- Film poster
- Directed by: Probhat Roy
- Written by: Prabhat Roy
- Produced by: Pradip Bharadwaj
- Starring: Jeet Koel
- Cinematography: Premendu Bikash Chaki
- Edited by: Atish Chandra Sarkar
- Music by: Babul Bose
- Distributed by: Ashadeep Entertainment
- Release date: 22 April 2005;
- Running time: 166 minutes
- Country: India
- Language: Bengali

= Manik (2005 film) =

Manik (মানিক) is a Bengali action drama film released in 2005. It was written and directed by Probhat Roy and chief assistant director was Madhuchhanda Sengupta, the movie featured Jeet, Koel, Ranjit Mallick. This film was shot at Kalimpong Golf Course.

==Plot==
Samir Mitra is an unemployed educated man who is looking for a job. His father Abir Mitra is retired and his mother is suffering from cancer. One day Samir suddenly meets Manik Chandra Sadhukhan. Manik's father is Niranjan Sadhukan who is also ill. Latika is Manik's younger sister. Manik has come to Kolkata to meet his father's friend Chandrakanta Majumadar who is an established businessman. Manik gets into an accident on the way. Samir tries to save his life. Before his death Manik requests Samir to take care of his father and younger sister; he also tells Samir not to disclose the news of his accident. Manik gives Samir all the required information. Samir becomes Manik; he meets Chandrakanta as Manik. Chandrakanta appoints him in his own office. Samir meets Chandrakanta's daughter Ria and wife Manju. Ria and Samir gradually fall in love but Samir feels uncomfortable whenever he thinks of what would happen when everybody discovers that he is not Manik. From his salary he maintains his own family and Manik's family. Everybody is impressed with his behavior and honesty. Suddenly Niranjan and Latika come to Kolkata because Niranjan is unwell. Niranjan has lost his eyesight and there is a problem in his heart also. Samir tries to hide from Niranjan but everybody learns the truth. Kartik Sen, the business rival of Chandrakanta, kidnaps Ria and demands ransom. Samir and Chandrakanta rescue her with the help of the police. Samir donates his father's eye to Niranjan. Niranjan recovers his eyesight.

==Cast==
- Jeet as Samir Mitra, who disguised himself as fake Manik
- Koel as Riya Majumdar
- Ranjit Mullick as Chandrakanta Majumdar
- Soma Dey as Manju Majumdar, Riya's mother
- Samata Das as Latika, Manik's sister
- Shyamal Dutta as Niranjan Sadhukhan, Manik's blind father
- Debdut Ghosh as real Manik Chandra Sadhukhan, a poor village boy from Medinipur
- Sagnik Chatterjee as Pratik Sen
- Biplab Chatterjee as Kartik Sen
- Rajatava Dutta as Samir's college friend Anwar, a taxi driver
- Shantilal Mukherjee as Shiben, flat contractor
- Rajesh Sharma as Shambhu, Kartik Sen's henchman
- Monu Mukherjee as Abir Mitra, Samir's father
- Alakananda Ray as Samir's mother

== Soundtrack ==

The music for the film has been composed by Babul Bose. All lyrics are written by Gautam Sushmit.

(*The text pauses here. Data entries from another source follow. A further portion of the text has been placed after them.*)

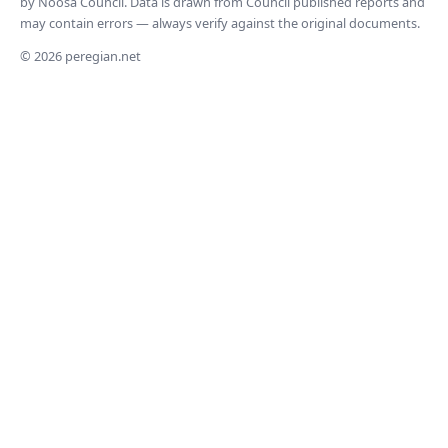
by Noosa Council. Data is drawn from Council published reports and
may contain errors — always verify against the original documents.
© 2026 peregian.net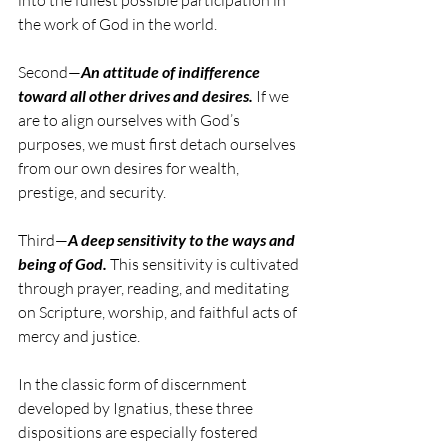
into the fullest possible participation in 
the work of God in the world.
Second—
An attitude of indifference 
toward all other drives and desires.
 If we 
are to align ourselves with God’s 
purposes, we must first detach ourselves 
from our own desires for wealth, 
prestige, and security.
Third—
A deep sensitivity to the ways and 
being of God.
 This sensitivity is cultivated 
through prayer, reading, and meditating 
on Scripture, worship, and faithful acts of 
mercy and justice.
In the classic form of discernment 
developed by Ignatius, these three 
dispositions are especially fostered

Singers are Babul Supriyo, Shreya Ghoshal, Jojo and Reema Mukherjee.

Track listing
| No. | Title | Singer(s) | Length |
|---|---|---|---|
| 1. | "Subho Janmodin" | Babul Supriyo | 04:11 |
| 2. | "Tale Tale Paa" | Jojo | 05:30 |
| 3. | "Jhumur Jhumur Nopur Baje" | Shreya Ghoshal | 04:54 |
| 4. | "Tomake Peye Chena Prithibi" | Babul Supriyo, Shreya Ghoshal | 04:43 |
| 5. | "Ke Dekheche Age" | Babul Supriyo, Shreya Ghoshal | 04:31 |
| 6. | "Kauke Bhalo Laage" | Babul Supriyo, Shreya Ghoshal, Priya Bhattacharya | 04:07 |
| Total length: |  |  | 27:48 |

==Awards==
- Awarded by ETV Lux Best Film in 2005
- Awards :Lux ETV Award as the Best Film in the year 2005. Won five awards.